Hummels: Das war ähnlich wie unser Heimspiel gegen Malaga. Da hatten wir in der zweiten Halbzeit auch nicht die Torchancen im Zwei-Minuten-Takt. Manchmal reicht eben ein Treffer, damit der Glaube wieder befeuert wird - bei Mannschaft und Fans. Dazu kommt, dass den Gegner auf einmal Zweifel befallen. Ich glaube, das 1:0 hat genau das ausgelöst, weil wir davor einfach das Gefühl hatten, durch zu sein. Wir hatten es einfach verpasst, ein oder sogar zwei Tore zu schießen.

Frage: Und dann wurden auch noch fünf Minuten Nachspielzeit angezeigt.

Hummels: Wir haben es in diesen letzten Minuten aber für meine Begriffe richtig gut gemacht: Wir haben die Bälle gehalten oder sie zum Teamkollegen geklärt. Klar, Reals Mittelfeld war da natürlich komplett verwaist, sie standen ja mit sieben Mann vorne drin. Aber ich finde, wir sind in der Nachspielzeit an sich gar nicht mehr so großartig unter Druck geraten.

Frage: Dennoch: Wie lange haben sich diese fünf Minuten angefühlt?

Hummels: Kürzer als ich dachte, muss ich ehrlich sagen. Als die fünf Minuten angezeigt wurden, dachte ich noch: Das muss jetzt aber nicht sein. Als abgepfiffen wurde, war ich aber wirklich der Meinung, dass noch ein oder zwei Minuten zu spielen sind.

Frage: Letztlich ist all das Makulatur: Der BVB steht im Finale. Wie war die Stimmung in der Kabine kurz nach Abpfiff?

Hummels: Sehr gelöst. Jeder war glücklich, jeder war mit sich im Reinen. Wir sind jetzt aber nicht komplett ausgetickt. Es war eine Mischung aus Erleichterung und Freude.

Frage: Wie groß ist der Erfolg im Vergleich zu den Titelgewinnen der letzten beiden Jahre?

Hummels: Das Finale an sich ist natürlich schon einmal ein riesengroßer Erfolg. Wenn ich aber an die emotionalen Momente der ersten Meisterschaft denke, dann müsste jetzt schon der Titel her, damit das mithalten kann.

Frage: Dann ordnen Sie doch bitte einmal den Finaleinzug in die Entwicklung des Vereins der letzten Spielzeiten ein.

Hummels: Es ist einfach nur krank, was in den fünfeinhalb Jahren, die ich jetzt in Dortmund spiele, beim BVB passiert ist. Das hätte mir mal einer erzählen sollen, als ich hier hergekommen bin und wir auf Platz 13 standen...Ich kann es im Moment aber einfach nicht einordnen. Fragen Sie mich noch einmal, wenn wir den Pott gewinnen sollten.

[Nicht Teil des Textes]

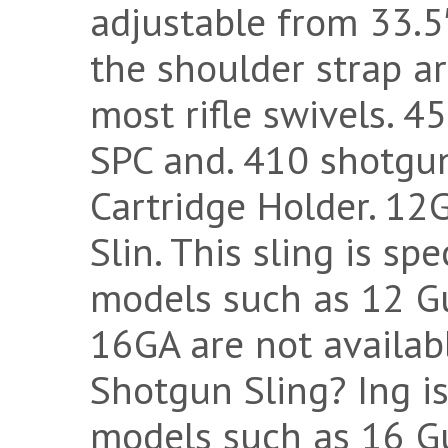
adjustable from 33.5
the shoulder strap ar
most rifle swivels. 
SPC and. 410 shotgun
Cartridge Holder. 12
Slin. This sling is sp
models such as 12 G
16GA are not availab
Shotgun Sling? Ing is
models such as 16 G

Frage: Barcelona oder Bayern - mit welchen Gefühlen werden Sie sich das zweite Rückspiel am Mittwoch ansehen?

Hummels: Ich werde wohl noch nie so entspannt ein Fußballspiel verfolgt haben wie dieses. Es ist für uns ziemlich egal, welche der beiden Weltklassemannschaften weiterkommen wird. Man kann doch aber sehr sicher davon ausgehen, dass das die Bayern in der aktuellen Verfassung nach Hause bringen werden.

Frage: Gegen den Rekordmeister geht es auch am Samstag in der Liga. Welche Bedeutung wird dieses Spiel haben?

Hummels: Für das Champions-League-Finale keine (lacht). Da wir zu Hause spielen und die Bayern 14 von 14 Rückrundenspielen gewonnen haben, geht es für uns darum, dass sie zumindest unser Stadion nicht als Sieger verlassen.